• _Data for the task_
=== Section Start ===

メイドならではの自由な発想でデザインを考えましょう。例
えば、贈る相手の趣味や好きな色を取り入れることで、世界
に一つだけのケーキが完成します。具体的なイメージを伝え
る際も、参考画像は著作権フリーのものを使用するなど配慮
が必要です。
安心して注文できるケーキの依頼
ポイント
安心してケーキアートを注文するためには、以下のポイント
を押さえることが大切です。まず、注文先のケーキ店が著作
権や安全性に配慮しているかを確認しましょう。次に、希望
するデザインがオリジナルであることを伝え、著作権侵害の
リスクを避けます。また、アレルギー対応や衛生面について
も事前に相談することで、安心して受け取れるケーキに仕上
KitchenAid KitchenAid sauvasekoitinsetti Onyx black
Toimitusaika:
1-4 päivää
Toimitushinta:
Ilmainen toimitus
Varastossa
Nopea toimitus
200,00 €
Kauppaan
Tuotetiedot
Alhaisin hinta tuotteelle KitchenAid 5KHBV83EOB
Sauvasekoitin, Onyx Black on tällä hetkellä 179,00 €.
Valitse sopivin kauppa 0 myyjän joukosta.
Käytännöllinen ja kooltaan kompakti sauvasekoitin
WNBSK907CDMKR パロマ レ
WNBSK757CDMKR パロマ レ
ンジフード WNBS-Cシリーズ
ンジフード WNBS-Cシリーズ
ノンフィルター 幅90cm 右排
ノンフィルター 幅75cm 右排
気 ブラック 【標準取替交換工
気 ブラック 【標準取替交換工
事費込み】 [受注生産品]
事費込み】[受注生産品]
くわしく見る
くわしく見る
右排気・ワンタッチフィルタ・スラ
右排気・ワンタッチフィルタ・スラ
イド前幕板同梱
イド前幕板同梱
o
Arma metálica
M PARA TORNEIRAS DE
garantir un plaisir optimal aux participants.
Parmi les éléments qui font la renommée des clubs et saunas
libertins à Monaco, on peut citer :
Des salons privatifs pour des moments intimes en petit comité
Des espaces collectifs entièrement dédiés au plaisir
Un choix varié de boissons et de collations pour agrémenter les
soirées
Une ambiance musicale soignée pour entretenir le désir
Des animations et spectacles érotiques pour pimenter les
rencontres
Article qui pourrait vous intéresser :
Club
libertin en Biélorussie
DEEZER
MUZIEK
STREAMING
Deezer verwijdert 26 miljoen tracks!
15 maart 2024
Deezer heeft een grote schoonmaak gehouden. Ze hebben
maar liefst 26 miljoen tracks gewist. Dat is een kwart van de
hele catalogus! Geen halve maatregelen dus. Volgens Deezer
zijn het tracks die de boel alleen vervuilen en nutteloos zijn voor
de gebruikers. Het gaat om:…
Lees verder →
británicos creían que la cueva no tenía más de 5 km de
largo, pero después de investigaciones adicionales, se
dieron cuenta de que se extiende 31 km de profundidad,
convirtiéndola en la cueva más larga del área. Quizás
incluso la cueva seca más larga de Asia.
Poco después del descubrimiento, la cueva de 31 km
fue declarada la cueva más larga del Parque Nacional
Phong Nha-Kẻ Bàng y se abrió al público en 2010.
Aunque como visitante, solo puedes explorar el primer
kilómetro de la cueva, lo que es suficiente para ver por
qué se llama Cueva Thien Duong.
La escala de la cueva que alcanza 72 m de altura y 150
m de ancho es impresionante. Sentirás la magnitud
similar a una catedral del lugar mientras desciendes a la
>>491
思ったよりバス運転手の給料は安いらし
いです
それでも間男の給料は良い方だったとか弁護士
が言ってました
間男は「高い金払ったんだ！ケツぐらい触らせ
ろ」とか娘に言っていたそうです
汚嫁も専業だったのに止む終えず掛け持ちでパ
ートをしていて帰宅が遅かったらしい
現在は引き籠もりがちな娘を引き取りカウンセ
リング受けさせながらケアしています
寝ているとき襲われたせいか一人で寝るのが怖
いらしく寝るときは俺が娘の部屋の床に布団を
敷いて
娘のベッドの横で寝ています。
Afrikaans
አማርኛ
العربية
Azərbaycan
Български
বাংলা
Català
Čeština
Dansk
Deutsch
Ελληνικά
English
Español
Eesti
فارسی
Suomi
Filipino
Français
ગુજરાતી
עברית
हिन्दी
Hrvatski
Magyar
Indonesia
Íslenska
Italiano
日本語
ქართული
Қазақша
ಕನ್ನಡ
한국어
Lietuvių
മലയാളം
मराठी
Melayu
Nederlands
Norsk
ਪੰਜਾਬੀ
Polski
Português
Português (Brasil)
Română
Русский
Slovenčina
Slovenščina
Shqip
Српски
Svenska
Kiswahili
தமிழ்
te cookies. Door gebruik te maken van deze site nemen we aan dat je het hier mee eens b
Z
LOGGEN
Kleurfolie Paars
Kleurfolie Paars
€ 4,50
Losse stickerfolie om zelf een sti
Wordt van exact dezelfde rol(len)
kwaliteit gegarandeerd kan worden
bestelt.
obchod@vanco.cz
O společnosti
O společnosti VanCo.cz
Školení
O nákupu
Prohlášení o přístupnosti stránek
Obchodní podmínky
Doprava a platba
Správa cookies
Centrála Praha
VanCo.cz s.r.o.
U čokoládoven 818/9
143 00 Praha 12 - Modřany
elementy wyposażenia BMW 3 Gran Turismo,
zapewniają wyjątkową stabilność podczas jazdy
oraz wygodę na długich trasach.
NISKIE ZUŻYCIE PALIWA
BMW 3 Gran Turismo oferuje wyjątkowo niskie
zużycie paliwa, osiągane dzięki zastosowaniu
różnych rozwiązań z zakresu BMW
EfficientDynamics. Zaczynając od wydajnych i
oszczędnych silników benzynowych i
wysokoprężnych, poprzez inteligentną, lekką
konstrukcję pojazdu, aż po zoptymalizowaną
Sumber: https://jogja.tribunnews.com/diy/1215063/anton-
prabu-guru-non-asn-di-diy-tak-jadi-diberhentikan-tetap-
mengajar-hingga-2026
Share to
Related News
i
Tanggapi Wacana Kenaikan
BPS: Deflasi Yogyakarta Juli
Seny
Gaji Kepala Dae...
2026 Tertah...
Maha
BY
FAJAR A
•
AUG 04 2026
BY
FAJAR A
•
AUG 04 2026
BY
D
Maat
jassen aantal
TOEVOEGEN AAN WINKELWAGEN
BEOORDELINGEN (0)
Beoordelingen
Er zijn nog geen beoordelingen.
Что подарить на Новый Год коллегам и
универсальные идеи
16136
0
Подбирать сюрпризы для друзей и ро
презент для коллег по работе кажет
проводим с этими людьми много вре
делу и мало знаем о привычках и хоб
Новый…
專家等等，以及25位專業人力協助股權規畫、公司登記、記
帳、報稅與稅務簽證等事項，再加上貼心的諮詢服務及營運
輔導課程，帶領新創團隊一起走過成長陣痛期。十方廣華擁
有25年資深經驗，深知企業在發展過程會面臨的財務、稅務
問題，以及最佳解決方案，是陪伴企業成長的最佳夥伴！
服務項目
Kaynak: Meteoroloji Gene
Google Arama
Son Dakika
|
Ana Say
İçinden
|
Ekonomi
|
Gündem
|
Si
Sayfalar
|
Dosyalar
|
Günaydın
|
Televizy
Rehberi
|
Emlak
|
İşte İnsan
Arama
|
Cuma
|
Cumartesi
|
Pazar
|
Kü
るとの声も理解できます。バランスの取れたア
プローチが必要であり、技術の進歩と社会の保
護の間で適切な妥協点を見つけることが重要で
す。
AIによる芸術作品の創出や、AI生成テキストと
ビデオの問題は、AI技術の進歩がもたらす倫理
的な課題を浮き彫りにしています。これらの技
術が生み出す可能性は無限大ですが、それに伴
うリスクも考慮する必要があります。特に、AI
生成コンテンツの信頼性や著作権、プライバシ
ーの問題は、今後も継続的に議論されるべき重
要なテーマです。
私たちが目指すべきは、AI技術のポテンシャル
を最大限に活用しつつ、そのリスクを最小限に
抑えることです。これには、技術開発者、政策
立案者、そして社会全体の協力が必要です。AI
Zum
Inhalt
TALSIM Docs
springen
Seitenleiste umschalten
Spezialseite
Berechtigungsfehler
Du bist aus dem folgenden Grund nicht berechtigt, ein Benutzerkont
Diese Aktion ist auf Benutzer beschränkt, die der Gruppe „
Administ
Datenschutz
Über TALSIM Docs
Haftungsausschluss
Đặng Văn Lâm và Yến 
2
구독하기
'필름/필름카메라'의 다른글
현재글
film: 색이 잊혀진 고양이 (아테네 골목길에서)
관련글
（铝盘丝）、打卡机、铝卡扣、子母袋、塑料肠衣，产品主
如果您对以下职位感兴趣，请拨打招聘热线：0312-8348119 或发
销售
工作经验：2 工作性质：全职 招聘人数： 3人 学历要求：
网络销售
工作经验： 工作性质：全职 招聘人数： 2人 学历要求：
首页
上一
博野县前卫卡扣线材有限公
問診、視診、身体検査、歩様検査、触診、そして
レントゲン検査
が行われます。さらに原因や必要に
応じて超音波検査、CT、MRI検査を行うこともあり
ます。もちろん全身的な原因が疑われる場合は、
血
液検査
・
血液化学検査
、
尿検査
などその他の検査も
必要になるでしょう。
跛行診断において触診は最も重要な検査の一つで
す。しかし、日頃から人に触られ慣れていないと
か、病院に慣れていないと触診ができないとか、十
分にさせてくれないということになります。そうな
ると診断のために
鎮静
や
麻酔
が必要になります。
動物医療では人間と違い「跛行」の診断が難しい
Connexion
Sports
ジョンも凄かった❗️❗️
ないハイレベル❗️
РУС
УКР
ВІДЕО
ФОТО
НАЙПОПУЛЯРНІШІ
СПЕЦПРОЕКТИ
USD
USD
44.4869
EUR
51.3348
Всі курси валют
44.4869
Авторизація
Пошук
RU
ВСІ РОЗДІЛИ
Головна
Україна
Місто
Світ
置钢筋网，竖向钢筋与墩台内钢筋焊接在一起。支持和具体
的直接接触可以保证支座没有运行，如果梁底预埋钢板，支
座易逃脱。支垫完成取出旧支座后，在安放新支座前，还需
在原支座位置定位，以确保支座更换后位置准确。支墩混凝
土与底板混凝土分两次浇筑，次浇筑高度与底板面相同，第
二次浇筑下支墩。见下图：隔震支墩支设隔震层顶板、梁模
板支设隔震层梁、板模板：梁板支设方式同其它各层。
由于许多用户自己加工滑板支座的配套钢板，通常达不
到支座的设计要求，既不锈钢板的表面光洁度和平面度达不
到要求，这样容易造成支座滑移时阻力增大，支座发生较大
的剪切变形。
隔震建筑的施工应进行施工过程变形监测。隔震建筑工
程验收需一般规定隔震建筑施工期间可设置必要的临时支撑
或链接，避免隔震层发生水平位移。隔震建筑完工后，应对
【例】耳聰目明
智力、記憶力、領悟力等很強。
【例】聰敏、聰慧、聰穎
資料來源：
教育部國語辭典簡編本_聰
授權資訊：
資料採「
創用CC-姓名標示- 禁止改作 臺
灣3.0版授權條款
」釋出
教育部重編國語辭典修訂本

=== Section End ===

Give the number of lines in the material above that include the string "Onyx", with no further text.

• _Output of the exercise_
2